Rodolphe Sepulchre is a professor of control engineering in the Control Group at the University of Cambridge and at KU Leuven, with research interests in nonlinear control and neural behaviours.

== Education and early career ==
Sepulchre achieved a bachelor's degree from Université catholique de Louvain between 1989 and 1990, before remaining at this institution to study a PhD in mathematical engineering between 1990 and 1994. Between 1990 and 1997 he was employed as a researcher, and held a postdoctoral position at the University of California, Santa Barbara from 1994 to 1996. In 1997 he achieved a post as a professor at Université de Liège in the department of Electrical Engineering and Computer Science.

== Published works ==
He has written two books: Optimisation Algorithms on Matrix Manifolds, published in 2007, and Constructive Nonlinear Control, published in 1996.

His main research interests include nonlinear control; optimisation on manifolds; coordination, synchronization, and consensus on nonlinear spaces; and neural behaviors, and has published over 90 papers in these areas.

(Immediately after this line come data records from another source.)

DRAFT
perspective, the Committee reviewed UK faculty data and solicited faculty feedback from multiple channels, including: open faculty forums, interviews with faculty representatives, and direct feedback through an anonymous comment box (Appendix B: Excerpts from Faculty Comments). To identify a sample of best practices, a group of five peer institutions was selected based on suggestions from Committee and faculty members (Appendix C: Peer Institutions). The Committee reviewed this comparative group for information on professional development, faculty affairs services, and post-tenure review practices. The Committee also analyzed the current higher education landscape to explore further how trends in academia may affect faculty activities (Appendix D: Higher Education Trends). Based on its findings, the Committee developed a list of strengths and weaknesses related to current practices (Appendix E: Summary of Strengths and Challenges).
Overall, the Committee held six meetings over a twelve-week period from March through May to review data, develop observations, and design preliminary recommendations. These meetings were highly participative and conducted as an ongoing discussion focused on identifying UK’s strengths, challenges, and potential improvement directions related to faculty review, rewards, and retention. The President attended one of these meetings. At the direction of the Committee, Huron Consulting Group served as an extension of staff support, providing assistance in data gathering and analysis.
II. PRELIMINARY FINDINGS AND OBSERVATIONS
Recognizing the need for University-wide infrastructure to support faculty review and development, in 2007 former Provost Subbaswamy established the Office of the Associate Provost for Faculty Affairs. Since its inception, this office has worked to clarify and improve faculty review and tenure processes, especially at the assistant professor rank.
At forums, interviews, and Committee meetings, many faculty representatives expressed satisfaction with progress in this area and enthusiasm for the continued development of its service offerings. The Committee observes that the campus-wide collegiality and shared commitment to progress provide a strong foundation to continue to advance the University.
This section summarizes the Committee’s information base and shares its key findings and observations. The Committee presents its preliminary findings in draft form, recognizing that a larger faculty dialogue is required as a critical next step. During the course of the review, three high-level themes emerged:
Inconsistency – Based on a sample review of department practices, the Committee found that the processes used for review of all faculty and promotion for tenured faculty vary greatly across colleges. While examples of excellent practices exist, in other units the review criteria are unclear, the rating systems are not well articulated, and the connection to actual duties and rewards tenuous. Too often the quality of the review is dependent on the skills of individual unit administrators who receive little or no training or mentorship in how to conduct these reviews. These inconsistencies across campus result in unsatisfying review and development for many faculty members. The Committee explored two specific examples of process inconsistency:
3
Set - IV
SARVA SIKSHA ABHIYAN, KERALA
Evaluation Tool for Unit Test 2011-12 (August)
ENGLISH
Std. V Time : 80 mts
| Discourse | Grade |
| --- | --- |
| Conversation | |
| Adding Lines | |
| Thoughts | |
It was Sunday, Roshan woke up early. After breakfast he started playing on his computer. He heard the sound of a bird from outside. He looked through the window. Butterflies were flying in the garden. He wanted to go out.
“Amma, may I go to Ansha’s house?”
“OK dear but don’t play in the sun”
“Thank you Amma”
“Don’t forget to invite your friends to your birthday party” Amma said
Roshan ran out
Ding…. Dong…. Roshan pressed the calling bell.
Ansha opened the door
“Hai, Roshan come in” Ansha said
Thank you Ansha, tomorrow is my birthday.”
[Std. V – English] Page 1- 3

In May 2022 he published a paper in Proceedings of the IEEE entitled 'Spiking Control Systems', in which he incorrectly cited the Wikipedia article on the homeostat, claiming According to Wikipedia [47], the homeostat did not work very reliably.

== Other works ==
Sepulchre was a guest on the podcast inControl, and has been the editor of IEEE control systems magazine since February 2020.

== Awards ==
- Sepulchre was awarded the IEEE Control Systems Society Antonio Ruberti Young Researcher Prize in 2008.
- In 2020 he received the George S. Axelby Outstanding Paper Award of the IEEE Control Systems Society for his paper on differential dissipativity, co-written with Professor Fulvio Forni.